Yes it can. The scattering angle can be either positive or negative in this case. I could just invoke symmetry and fit |theta| without making much of a difference if I need to though.

I read through a lot of previous work of this type in journal articles during my literature review (this work is part of my dissertation) and they typically used a Gaussian to fit the scattering function. My detector geometry is a bit different than anything I found in the literature review though, which I suspect is what is causing the non-Normality.
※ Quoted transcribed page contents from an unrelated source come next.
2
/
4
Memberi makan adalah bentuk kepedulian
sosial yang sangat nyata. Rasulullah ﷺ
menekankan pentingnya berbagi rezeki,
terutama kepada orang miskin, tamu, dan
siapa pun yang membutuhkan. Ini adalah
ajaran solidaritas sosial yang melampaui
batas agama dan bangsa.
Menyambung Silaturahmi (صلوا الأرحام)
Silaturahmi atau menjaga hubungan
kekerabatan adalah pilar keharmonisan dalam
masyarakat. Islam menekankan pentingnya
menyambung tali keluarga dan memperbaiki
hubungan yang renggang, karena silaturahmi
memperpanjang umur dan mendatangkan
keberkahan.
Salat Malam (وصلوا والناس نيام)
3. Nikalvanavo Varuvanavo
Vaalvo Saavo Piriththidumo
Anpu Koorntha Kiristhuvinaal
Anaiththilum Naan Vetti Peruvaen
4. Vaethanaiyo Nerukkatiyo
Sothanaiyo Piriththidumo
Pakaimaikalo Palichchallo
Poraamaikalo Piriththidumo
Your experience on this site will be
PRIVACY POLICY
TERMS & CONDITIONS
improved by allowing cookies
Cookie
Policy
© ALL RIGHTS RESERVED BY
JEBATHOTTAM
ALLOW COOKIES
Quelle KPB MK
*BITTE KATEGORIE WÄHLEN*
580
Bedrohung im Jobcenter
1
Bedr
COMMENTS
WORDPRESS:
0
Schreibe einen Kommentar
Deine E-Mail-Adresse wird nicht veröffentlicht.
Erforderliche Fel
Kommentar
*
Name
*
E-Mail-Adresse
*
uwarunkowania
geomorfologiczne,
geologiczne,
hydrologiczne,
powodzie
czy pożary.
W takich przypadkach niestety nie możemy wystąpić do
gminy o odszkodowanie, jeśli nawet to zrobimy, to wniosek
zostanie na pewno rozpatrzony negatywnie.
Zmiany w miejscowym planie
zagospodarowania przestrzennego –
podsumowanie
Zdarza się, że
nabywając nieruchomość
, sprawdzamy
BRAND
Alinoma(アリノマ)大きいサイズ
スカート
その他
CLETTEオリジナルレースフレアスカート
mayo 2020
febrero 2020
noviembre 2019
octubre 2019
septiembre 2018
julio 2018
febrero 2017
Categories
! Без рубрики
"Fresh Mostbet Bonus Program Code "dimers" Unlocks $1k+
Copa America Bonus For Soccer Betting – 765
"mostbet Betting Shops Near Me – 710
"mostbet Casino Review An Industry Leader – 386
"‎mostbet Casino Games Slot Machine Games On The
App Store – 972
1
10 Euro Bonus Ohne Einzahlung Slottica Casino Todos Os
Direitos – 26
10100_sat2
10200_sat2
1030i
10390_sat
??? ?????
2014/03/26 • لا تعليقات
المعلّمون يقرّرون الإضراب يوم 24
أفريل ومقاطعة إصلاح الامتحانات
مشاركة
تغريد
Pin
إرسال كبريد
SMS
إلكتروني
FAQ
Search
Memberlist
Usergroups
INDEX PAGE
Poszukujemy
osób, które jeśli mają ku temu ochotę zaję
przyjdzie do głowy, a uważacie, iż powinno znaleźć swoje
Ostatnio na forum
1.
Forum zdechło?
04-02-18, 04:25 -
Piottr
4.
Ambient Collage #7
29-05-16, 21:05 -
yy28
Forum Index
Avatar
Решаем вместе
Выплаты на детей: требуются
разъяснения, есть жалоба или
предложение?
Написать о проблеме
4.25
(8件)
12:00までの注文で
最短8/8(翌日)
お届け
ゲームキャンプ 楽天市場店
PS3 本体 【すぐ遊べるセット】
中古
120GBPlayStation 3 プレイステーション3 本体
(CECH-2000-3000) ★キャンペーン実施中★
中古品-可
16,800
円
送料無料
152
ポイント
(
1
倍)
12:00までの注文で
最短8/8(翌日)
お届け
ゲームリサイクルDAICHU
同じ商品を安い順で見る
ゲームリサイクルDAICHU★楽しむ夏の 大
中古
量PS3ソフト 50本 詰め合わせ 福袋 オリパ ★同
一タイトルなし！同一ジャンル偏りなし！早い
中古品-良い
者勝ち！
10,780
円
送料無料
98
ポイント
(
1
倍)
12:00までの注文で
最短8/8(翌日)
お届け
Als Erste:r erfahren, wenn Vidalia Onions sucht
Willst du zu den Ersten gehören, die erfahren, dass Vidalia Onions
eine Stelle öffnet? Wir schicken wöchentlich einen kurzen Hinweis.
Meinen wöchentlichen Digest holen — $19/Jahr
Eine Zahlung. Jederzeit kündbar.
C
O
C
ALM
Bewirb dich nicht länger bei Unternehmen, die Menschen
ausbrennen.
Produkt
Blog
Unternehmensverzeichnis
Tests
Not yet. I can run the data through JMP tomorrow when I get back to my work and see what it tells me, but I can pretty well tell by inspection that it's not Normally distributed in the tails. Values at 5 sigma are something like .001 of the maximum, which is way too high for a Gaussian. That's why I decided to see if I could find something other than a Gaussian that would fit it better.

Thanks again,

Grogs

4. Dec 3, 2009

### D H

Staff Emeritus
Re: I need to fit a tail-heavy "Gaussian" curve

Whoa! I misread your $f(\theta) = B + Aexp(-\theta^{2}/2s^{2})$. That says there is a non-zero intensity at all angles. I assume that even with your broad tails, the intensity eventually tails off to zero. So that non-zero B is inviting some non-physics into your model.

One possibility: See if you find a mapping that maps your detector geometry to something a bit more "normal" (i.e., what you found in the literature), do your statistics in that space, and then translate back to your geometry.

In your space, that would translate to some weird member of the exponential family,

$$f(\theta) = A\exp(-g(|\theta|))$$

Another possibility is the double exponential:

$$f(\theta) = A\exp\left(-\,\frac{|\theta|} b\right)$$

Note that the absolute value in the above force the distribution to be symmetric (which makes sense given the description of your setup).

5. Dec 4, 2009

### Grogs

Re: I need to fit a tail-heavy "Gaussian" curve

Thanks, D H. I'll take a look at the exponential and see if it does any better. Another thought that occurred to me was that what I'm looking at may be the convolution of two different Gaussians - one with a small maximum and a very broad distribution and a second with a very large peak and a narrow distribution.

Switching back to the previous geometries isn't really an option unfortunately. They were using a 2D surface tally and I'm using an array of volumetric ones in a cylindrical configuration. I also have a time window on the detectors, i.e., the particles have to arrive at a certain time to be counted, which complicates things as well. It's just too hard to do analytically which is why we've had to resort to using a trusted simulation program to find the right answer and then develop an empirical model. You are right that there does need to be some reasonable explanation of why a particular fit works though. Otherwise I could just do something like a cubic spline on, get a great fit, and move on. I'm hoping that the form of the fit will at least give me a hint of the underlying physics.

6. Dec 4, 2009

### D H

Staff Emeritus
Re: I need to fit a tail-heavy "Gaussian" curve

A mixture.

The EM algorithm is very good at pulling out mixtures. Maybe a bit overkill, though.